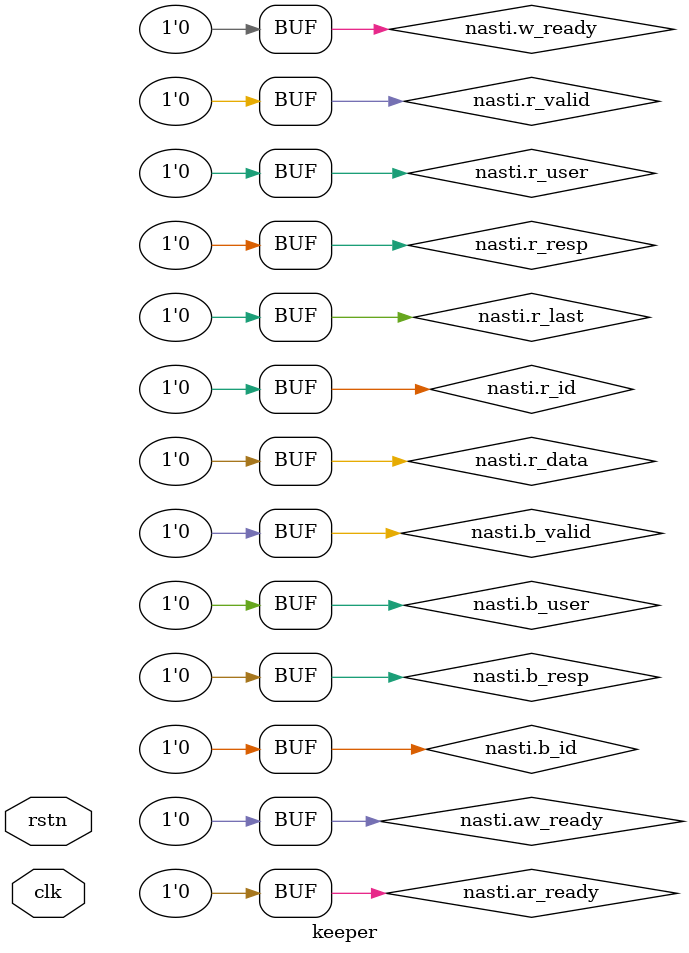
<source format=sv>

module keeper
   (
    input                    clk, rstn,
    nasti_channel.slave      nasti
    );

   assign nasti.ar_ready = 0;

   assign nasti.aw_ready = 1'b0;
   assign nasti.w_ready = 1'b0;

   assign nasti.b_valid = nasti.w_valid && nasti.w_ready;

   assign nasti.b_id = 0;
   assign nasti.b_resp = 0;
   assign nasti.b_user = 0;

   assign nasti.r_id = 0;
   assign nasti.r_data = 0;
   assign nasti.r_resp = 0;
   assign nasti.r_last = 0;
   assign nasti.r_user = 0;
   assign nasti.r_valid = 0;   
   
endmodule // keeper

</source>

§ §

• Task item
Only the lines from the one containing "assign nasti.ar_ready = 0;" through the last line of the material belong in your answer; output them exactly.

• Output below
   assign nasti.ar_ready = 0;

   assign nasti.aw_ready = 1'b0;
   assign nasti.w_ready = 1'b0;

   assign nasti.b_valid = nasti.w_valid && nasti.w_ready;

   assign nasti.b_id = 0;
   assign nasti.b_resp = 0;
   assign nasti.b_user = 0;

   assign nasti.r_id = 0;
   assign nasti.r_data = 0;
   assign nasti.r_resp = 0;
   assign nasti.r_last = 0;
   assign nasti.r_user = 0;
   assign nasti.r_valid = 0;   
   
endmodule // keeper

</source>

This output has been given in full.